Designing a performant UI in Unity
A quote from Unity:
Problem: When a single element changes on the UI Canvas, it dirties the whole Canvas.
Solution: Split up your Canvases.
(Source: https://unity.com/how-to/unity-ui-optimization-tips)
Why is this the case? How might you think about the Canvas system in Unity to intuitively understand this idea?
The canvas lifecycle works as a retained mode GUI as opposed to an immediate mode GUI. A retained mode GUI and the canvas lifecycle works like this:
- The Canvas is initialized and drawn. Unity saves it to a texture.
- Unity projects the texture to the screen every frame and composites it with the scene and other canvases.
- If any element on the canvas changes, Unity re-draws that entire canvas and saves the new “drawing” to a texture.
So the canvas like a layer in a photoshop document. If you change one element of the layer, “Photoshop” (Unity) needs to redraw the entire layer (canvas) that frame.
It makes a lot of sense to redraw the entire canvas if all of the elements on the canvas have changed, but it makes less sense to redraw the entire canvas if only a small percentage of elements on the canvas have changed.
In an immediate mode GUI (aka IMGUI), there is no retained texture, so the entire performance cost of assembling and drawing the GUI is incurred every frame.
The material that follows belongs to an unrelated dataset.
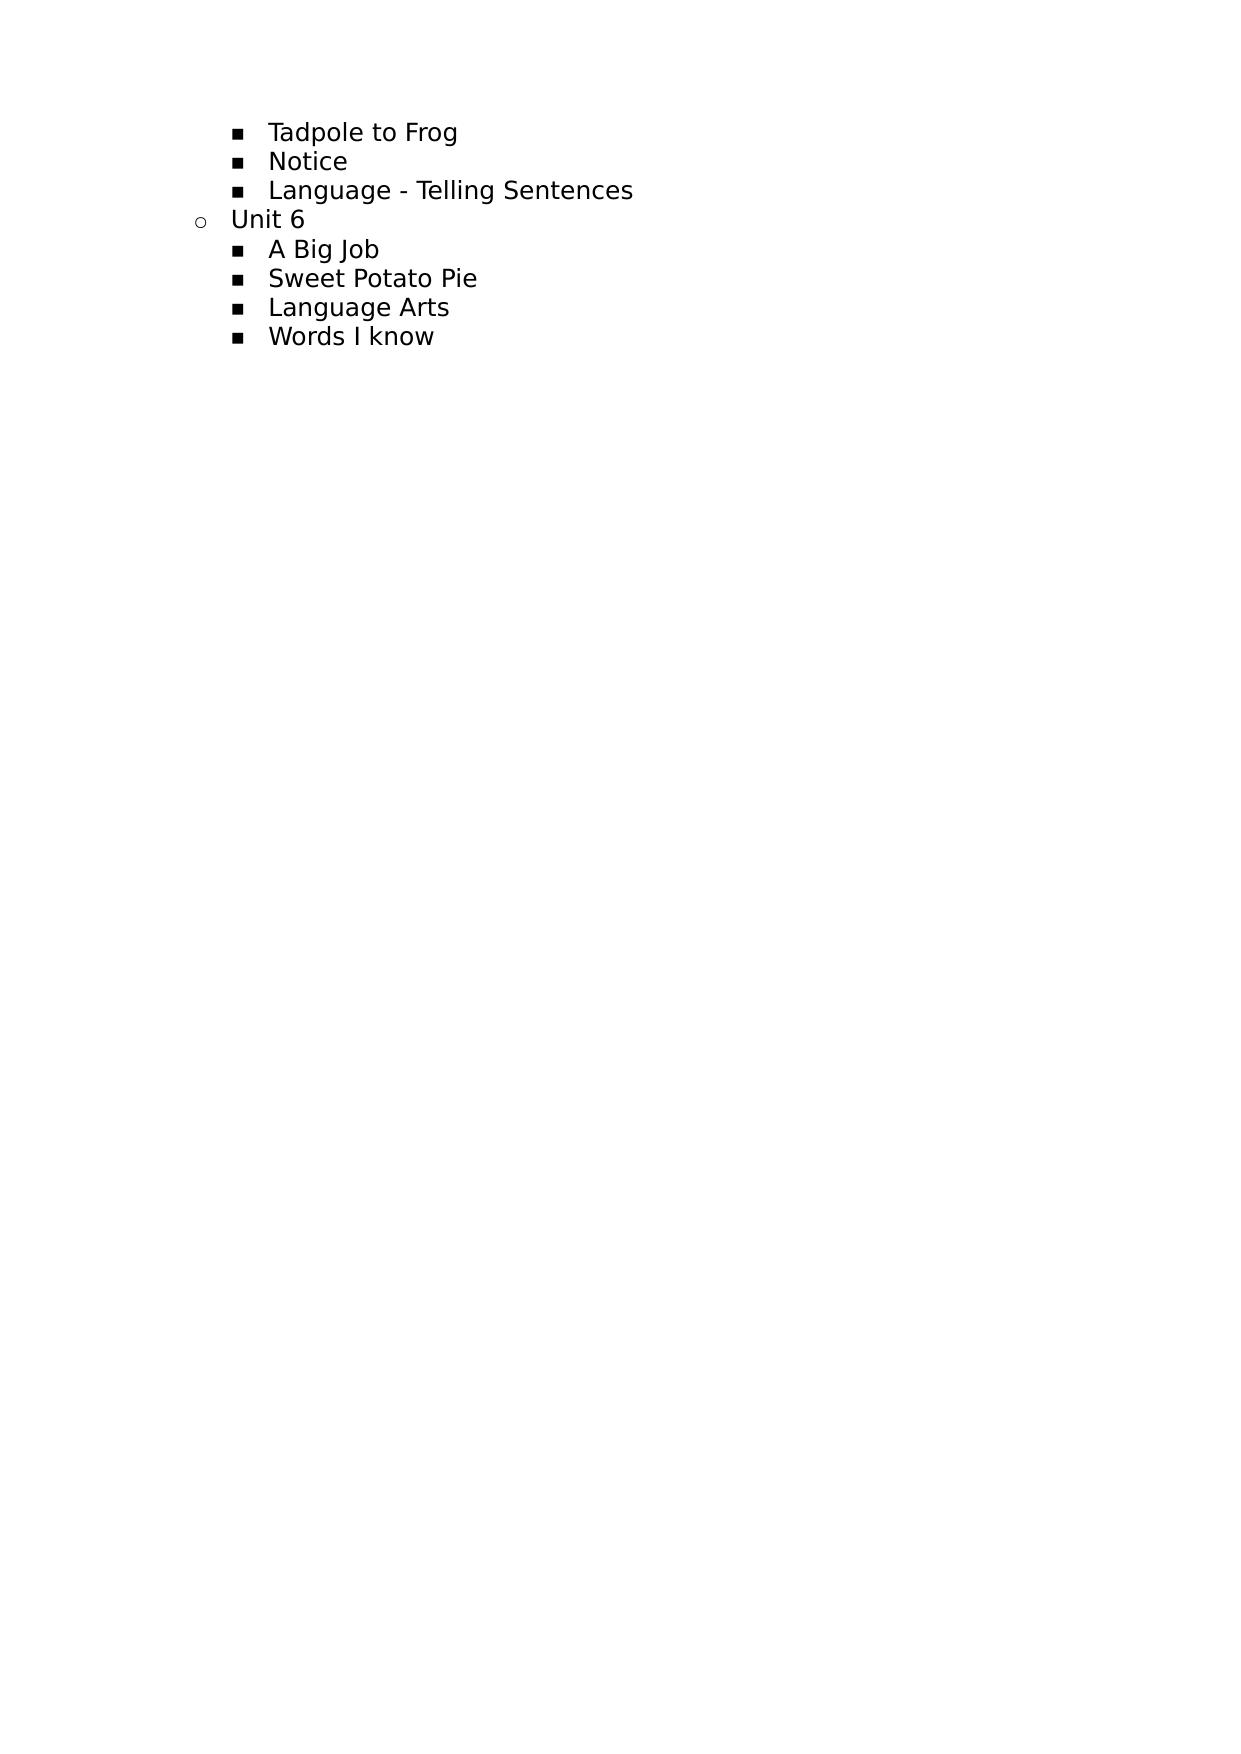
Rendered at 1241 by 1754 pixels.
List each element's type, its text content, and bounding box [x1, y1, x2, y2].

In some cases, this can actually be kind of nice - the performance cost is constant so you avoid hiccups.
You can force retained mode GUI to behave like an IMGUI from a performance perspective by telling Unity that the canvas is dirty every frame.
Most of the time, though, retained mode GUI is more performant and allows for more complex UI designs with far more elements on screen, since the performance cost is incurred once (when the UI is first drawn).